Data records
· · · · ·
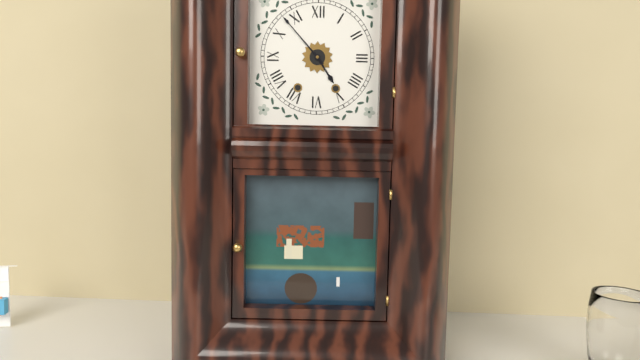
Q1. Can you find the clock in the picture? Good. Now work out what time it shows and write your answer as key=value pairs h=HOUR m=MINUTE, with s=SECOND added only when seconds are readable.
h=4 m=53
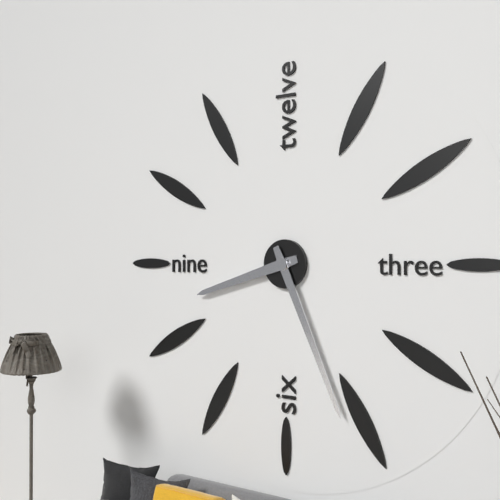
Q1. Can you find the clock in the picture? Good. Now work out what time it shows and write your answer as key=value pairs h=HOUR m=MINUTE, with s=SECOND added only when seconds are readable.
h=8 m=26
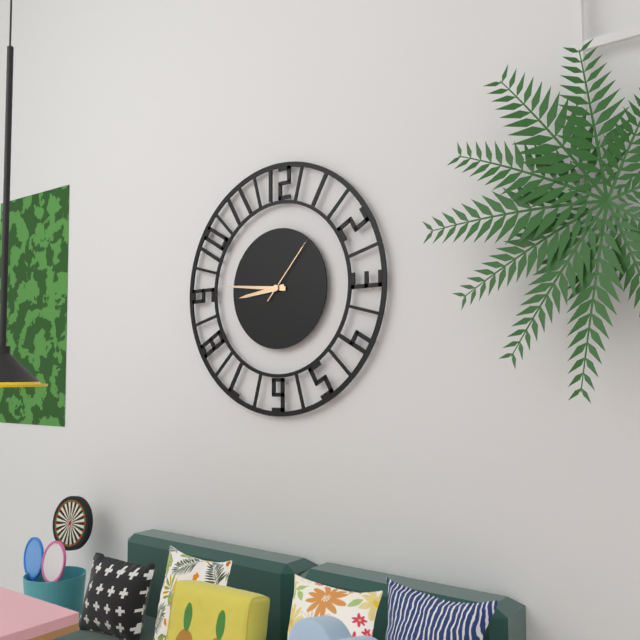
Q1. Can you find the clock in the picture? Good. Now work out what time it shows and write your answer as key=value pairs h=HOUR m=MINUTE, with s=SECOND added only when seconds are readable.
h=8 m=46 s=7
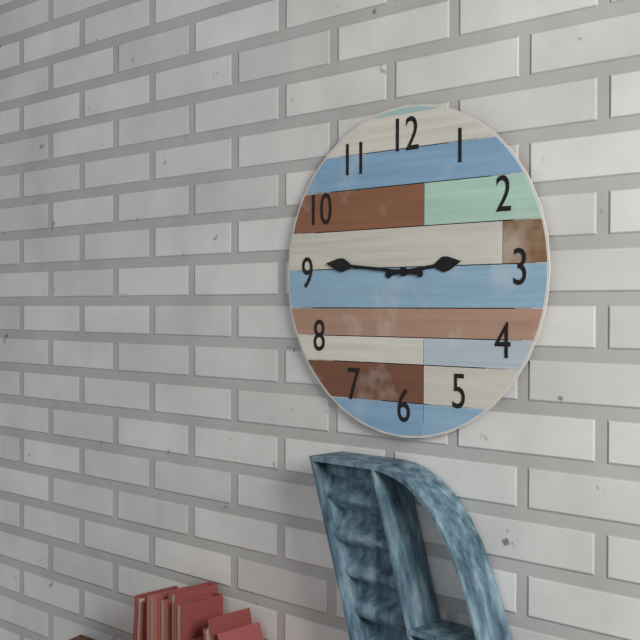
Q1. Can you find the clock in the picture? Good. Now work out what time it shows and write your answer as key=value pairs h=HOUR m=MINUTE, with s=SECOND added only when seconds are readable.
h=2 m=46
· · · · ·
> _Challenge_:
Change "readable" to "legible" throughout the items above and write them out again with nothing else altered. Omit the pictures.

> _Written solution_:
Q1. Can you find the clock in the picture? Good. Now work out what time it shows and write your answer as key=value pairs h=HOUR m=MINUTE, with s=SECOND added only when seconds are legible.
h=4 m=53
Q1. Can you find the clock in the picture? Good. Now work out what time it shows and write your answer as key=value pairs h=HOUR m=MINUTE, with s=SECOND added only when seconds are legible.
h=8 m=26
Q1. Can you find the clock in the picture? Good. Now work out what time it shows and write your answer as key=value pairs h=HOUR m=MINUTE, with s=SECOND added only when seconds are legible.
h=8 m=46 s=7
Q1. Can you find the clock in the picture? Good. Now work out what time it shows and write your answer as key=value pairs h=HOUR m=MINUTE, with s=SECOND added only when seconds are legible.
h=2 m=46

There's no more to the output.